Here I am breaking trail in the knee deep snow .
Looking up at the "ice cliff" jump.  The only way down was to hop and slide from above the dirty ice to the deep powder below.  It was a surprisingly soft landing.
Charles starts to break trail after the jump.  The snow here goes past the chest and right to his armpits. 
Heading further down the trail it gets very steep.  The camera isn't even tilted in this photo, see the vertical trees as proof.
Cam breaks trail down this section.  I followed directly after and took a pretty nasty spill.  Lets just say that I got pretty lucky not getting injured. 
About an hour later we made it to the edge of Puffer Pond, which is where we wanted to be.  All three of us were well exhausted from the long hike through deep snow, so we took an hour break to cook some food and rest before the final push to the car.  There were two ways to get back to the trail we wanted to be at, which was across the pond.  One way was to hike around the perimeter of the pond, and the other was to take the direct route over the ice.  As I was getting the stove set up to boil some water, Cam took a walk out with his avalanche shovel and ice axe to figure out how thick the ice was.  The first spot close to shore was at least 8 inches thick, and the second spot a bit further out was the same thickness.  Not only was the ice plenty thick to support our weight, but there was also a foot of snow covering the entire pond.  From here on out it was smooth sailing.  An hour later we were back where we started.
It was a bummer to make the decision to abandon the climb, especially because all the weight that Charles and I were carrying was from protection and the rope, but we will definitely be back to find the ice.

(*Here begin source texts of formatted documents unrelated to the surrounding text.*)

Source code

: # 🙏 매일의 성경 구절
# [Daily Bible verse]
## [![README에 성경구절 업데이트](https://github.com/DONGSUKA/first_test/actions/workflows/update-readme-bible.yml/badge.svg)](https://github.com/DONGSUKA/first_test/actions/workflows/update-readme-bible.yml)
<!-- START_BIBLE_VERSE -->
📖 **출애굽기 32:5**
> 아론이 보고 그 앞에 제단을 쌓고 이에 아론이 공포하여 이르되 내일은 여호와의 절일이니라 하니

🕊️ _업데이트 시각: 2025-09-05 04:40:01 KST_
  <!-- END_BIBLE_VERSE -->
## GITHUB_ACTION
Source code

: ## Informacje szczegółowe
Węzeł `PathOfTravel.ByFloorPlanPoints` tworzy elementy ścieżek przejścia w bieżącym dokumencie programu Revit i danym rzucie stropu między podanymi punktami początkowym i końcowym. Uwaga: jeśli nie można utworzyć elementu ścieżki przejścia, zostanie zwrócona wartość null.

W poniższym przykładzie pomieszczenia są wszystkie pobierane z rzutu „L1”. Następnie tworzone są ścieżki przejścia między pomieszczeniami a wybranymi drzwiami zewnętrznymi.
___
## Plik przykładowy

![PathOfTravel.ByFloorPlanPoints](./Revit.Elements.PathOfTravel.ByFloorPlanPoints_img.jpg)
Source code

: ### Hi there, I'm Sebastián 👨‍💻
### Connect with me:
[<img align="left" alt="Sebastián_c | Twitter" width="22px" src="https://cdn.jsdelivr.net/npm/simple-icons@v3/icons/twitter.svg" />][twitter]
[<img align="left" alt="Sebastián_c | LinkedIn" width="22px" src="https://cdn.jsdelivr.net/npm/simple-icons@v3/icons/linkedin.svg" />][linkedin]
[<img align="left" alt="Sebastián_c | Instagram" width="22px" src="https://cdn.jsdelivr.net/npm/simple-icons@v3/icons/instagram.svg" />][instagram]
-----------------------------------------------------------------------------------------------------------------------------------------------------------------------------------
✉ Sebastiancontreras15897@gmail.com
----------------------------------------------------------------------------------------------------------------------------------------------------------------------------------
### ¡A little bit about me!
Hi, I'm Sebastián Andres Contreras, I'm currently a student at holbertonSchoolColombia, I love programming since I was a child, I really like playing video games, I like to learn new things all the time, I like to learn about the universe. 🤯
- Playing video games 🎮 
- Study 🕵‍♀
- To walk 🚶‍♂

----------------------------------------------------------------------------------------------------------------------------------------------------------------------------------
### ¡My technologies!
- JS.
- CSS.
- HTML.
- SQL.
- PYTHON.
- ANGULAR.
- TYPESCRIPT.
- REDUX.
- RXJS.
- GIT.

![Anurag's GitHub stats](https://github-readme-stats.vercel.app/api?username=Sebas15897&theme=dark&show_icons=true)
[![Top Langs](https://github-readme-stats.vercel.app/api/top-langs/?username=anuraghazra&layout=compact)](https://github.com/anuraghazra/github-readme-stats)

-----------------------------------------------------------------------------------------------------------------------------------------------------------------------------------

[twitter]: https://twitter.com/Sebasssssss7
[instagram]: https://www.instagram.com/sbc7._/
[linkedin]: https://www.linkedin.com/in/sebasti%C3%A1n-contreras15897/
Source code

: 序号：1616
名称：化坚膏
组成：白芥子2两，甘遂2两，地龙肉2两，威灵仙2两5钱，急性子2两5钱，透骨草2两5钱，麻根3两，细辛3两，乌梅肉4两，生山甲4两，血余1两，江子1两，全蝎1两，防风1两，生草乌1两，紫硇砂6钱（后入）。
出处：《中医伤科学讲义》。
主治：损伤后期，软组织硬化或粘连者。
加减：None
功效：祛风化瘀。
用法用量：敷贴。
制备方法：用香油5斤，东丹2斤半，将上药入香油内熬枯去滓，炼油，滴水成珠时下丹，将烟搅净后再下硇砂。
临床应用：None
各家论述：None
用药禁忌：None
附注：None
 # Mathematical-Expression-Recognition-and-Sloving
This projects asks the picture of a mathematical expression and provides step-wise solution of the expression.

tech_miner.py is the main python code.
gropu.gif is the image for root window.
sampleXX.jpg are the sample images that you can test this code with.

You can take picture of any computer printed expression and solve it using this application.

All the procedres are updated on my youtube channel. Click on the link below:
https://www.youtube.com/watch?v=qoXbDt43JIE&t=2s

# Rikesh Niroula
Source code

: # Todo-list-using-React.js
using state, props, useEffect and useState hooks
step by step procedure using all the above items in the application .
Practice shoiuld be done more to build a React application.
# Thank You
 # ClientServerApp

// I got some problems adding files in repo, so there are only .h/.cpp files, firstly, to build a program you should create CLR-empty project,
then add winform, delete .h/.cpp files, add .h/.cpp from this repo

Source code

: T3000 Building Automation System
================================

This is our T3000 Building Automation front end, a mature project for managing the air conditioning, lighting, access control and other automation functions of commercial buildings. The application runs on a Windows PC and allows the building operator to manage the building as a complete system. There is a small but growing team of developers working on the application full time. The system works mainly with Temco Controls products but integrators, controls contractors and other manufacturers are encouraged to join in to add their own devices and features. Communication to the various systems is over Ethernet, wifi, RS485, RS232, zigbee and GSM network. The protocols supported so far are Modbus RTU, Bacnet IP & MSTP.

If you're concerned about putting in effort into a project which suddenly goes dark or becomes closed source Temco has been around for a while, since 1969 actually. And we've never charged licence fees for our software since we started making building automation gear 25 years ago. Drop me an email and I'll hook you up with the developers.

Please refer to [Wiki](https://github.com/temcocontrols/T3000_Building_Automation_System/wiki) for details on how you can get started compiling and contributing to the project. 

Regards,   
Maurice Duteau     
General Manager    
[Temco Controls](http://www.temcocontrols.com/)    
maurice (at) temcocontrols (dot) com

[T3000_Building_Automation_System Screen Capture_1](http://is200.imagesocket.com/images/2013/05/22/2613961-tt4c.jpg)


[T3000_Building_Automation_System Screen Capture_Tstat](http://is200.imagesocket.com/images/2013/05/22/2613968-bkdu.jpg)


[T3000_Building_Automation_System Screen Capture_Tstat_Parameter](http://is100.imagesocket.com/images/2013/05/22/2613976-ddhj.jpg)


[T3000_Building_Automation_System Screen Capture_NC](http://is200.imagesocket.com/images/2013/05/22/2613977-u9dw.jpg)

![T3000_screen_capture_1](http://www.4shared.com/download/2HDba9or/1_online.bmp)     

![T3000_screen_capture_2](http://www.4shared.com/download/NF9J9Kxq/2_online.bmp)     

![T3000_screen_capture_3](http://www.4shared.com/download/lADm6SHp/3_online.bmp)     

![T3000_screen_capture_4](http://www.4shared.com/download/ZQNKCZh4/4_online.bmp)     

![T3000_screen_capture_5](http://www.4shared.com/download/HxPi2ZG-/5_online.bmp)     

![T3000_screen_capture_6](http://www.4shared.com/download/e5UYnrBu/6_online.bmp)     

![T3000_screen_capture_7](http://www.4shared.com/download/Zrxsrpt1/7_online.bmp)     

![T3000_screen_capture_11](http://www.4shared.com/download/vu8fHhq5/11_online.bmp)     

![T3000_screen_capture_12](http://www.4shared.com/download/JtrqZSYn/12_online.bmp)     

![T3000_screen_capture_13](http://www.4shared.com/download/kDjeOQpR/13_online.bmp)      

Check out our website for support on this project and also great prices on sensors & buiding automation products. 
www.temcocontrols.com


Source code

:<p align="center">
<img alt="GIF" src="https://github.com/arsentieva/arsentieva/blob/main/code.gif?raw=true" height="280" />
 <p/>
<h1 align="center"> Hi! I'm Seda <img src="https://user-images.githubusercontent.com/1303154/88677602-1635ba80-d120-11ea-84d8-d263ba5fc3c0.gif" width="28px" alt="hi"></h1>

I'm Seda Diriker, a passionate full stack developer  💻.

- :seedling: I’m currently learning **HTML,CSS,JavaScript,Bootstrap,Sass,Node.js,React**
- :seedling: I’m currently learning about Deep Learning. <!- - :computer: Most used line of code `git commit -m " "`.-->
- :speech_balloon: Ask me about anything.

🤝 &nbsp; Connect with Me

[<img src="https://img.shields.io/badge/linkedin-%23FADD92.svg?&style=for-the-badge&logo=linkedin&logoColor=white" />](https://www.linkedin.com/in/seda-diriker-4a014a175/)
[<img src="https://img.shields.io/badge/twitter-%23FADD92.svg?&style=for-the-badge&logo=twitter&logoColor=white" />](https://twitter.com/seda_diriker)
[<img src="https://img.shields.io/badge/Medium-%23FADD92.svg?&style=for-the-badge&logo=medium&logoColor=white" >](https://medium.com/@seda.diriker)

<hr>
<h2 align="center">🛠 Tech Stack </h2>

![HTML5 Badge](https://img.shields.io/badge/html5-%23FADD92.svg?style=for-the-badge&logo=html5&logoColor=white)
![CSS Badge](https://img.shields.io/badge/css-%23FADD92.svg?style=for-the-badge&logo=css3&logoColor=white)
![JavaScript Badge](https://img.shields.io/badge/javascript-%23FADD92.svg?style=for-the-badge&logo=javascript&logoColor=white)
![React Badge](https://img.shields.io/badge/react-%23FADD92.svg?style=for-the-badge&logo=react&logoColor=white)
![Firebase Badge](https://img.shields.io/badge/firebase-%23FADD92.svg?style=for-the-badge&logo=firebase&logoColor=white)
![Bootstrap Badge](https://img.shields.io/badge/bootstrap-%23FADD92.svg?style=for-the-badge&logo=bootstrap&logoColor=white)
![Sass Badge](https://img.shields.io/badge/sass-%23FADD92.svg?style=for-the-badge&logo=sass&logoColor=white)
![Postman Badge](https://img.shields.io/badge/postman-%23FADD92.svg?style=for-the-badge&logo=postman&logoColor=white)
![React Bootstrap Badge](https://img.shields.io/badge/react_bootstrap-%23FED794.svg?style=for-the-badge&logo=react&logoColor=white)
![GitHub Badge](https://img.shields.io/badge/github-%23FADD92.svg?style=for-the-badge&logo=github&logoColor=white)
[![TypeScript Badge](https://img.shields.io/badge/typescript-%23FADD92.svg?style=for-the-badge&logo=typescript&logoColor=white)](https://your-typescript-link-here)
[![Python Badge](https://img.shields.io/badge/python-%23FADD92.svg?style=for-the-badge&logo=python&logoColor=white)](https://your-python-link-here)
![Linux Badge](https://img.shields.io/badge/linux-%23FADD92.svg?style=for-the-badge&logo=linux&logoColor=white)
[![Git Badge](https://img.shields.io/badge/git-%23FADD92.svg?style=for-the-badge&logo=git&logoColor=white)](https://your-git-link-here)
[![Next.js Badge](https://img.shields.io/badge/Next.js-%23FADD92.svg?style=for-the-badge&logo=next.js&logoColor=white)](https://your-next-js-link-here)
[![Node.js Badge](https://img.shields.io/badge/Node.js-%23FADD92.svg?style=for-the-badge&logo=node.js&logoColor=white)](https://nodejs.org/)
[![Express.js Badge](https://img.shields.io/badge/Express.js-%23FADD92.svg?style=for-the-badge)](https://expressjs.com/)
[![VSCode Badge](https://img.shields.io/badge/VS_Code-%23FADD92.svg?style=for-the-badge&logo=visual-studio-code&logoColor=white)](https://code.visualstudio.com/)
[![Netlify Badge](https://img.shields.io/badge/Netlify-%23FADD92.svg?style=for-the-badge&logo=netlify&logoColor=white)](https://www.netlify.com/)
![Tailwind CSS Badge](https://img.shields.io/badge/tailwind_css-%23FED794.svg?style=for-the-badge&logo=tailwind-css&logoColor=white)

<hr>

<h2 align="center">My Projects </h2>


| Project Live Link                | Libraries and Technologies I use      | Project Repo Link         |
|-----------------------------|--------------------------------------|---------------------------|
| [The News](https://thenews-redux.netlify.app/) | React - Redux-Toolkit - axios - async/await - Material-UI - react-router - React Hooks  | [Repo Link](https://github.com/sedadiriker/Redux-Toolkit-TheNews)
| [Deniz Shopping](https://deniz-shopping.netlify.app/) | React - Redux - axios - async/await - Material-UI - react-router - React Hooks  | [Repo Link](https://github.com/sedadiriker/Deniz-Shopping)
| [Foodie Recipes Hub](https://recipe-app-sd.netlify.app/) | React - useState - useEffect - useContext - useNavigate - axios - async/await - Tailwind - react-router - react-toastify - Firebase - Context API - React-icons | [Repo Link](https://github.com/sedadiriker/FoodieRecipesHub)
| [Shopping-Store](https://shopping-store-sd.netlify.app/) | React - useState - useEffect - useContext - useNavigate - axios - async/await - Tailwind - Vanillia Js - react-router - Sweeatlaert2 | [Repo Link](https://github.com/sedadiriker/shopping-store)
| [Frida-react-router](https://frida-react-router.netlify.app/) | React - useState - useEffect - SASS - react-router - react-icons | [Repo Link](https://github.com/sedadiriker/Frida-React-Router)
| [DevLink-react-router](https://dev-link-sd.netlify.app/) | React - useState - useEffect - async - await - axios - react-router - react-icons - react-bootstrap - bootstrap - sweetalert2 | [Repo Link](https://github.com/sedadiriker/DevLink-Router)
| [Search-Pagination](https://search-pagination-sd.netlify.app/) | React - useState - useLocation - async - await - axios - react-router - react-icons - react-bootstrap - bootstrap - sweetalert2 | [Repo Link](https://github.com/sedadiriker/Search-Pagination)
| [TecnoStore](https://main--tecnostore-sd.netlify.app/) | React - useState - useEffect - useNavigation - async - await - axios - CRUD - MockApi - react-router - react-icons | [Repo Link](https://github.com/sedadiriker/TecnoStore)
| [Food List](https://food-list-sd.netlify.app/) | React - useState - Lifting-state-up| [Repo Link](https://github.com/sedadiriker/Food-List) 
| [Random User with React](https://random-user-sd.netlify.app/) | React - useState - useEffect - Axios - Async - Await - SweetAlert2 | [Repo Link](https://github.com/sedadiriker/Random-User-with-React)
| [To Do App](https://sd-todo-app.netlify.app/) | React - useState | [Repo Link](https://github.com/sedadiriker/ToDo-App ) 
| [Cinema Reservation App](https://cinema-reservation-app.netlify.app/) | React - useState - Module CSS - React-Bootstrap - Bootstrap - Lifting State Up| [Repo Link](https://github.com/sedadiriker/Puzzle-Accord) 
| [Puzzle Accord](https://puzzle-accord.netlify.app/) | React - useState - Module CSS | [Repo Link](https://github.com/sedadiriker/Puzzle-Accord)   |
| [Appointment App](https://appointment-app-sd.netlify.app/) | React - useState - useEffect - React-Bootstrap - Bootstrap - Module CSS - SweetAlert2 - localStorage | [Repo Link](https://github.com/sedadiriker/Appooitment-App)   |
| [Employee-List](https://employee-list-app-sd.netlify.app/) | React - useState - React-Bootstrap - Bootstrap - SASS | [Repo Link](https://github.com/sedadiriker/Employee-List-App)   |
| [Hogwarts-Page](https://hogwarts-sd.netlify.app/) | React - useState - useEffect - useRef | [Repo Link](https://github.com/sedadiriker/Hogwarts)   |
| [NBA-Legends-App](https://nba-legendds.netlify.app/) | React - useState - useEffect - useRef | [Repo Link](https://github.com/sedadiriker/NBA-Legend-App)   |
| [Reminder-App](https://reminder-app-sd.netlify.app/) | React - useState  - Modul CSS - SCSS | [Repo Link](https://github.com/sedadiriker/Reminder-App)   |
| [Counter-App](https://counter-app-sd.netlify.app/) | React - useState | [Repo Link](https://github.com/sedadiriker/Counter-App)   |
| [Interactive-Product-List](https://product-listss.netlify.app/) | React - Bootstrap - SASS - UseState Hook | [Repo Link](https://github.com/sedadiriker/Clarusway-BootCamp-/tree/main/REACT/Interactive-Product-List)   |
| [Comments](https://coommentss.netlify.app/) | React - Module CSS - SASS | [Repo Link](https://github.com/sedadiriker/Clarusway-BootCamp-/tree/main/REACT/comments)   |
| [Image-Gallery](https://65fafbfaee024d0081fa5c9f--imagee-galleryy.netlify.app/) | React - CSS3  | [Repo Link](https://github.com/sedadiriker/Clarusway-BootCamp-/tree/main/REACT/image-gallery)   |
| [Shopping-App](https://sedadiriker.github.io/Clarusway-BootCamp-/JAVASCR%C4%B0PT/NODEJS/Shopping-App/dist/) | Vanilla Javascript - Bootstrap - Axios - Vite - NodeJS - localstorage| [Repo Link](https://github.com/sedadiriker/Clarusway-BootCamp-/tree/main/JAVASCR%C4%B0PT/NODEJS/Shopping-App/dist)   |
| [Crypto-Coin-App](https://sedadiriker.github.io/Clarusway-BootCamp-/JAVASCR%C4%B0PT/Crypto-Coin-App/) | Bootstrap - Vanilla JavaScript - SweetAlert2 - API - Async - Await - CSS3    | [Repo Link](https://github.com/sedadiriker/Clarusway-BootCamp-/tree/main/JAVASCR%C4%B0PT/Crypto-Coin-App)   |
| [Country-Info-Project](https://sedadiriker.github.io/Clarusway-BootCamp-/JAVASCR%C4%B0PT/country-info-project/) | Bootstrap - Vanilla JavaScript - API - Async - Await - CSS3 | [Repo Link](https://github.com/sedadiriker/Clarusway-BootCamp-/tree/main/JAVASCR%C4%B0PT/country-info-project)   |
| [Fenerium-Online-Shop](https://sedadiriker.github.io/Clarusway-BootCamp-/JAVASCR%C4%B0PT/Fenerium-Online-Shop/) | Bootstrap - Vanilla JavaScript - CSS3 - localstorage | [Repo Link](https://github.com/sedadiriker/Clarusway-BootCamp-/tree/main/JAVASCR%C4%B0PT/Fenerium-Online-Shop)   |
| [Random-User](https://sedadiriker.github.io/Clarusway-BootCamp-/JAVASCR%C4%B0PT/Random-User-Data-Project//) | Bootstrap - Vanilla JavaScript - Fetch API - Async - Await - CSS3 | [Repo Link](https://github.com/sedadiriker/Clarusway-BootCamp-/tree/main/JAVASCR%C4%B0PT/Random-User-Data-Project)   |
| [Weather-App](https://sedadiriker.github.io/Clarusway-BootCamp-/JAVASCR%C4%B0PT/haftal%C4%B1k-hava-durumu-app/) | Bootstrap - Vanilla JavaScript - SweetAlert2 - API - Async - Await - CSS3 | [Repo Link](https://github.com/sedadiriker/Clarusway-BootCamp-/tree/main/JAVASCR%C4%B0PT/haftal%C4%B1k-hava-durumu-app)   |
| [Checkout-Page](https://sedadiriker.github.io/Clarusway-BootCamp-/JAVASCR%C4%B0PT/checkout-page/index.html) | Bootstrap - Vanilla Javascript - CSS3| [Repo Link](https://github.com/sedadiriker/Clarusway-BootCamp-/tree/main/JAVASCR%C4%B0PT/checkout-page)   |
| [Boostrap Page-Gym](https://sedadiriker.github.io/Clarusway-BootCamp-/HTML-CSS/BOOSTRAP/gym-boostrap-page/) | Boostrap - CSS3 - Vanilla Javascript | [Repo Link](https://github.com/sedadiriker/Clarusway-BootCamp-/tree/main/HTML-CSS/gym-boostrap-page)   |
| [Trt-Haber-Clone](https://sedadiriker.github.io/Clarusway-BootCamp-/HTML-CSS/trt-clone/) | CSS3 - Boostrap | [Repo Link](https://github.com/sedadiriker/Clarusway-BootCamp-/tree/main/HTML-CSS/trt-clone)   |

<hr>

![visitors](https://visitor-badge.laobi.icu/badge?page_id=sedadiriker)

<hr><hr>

Checking out the ice thickness at the second test hole...plenty thick.
Cam leads the way across the pond... I follow behind with Charles on the tail end.
Panorama from the center of the pond.


  1. did you guys follow the approach detailed in adirondack rock? i'm curious about the potential of a ski route from siamese ponds to kings flow...


    1. We tried to follow it but ended up making a wrong turn somewhere along the way.

    2. cool. adirondack rock says to follow an old logging road, and turn left off it at the stream. i'm just curious how much further it goes.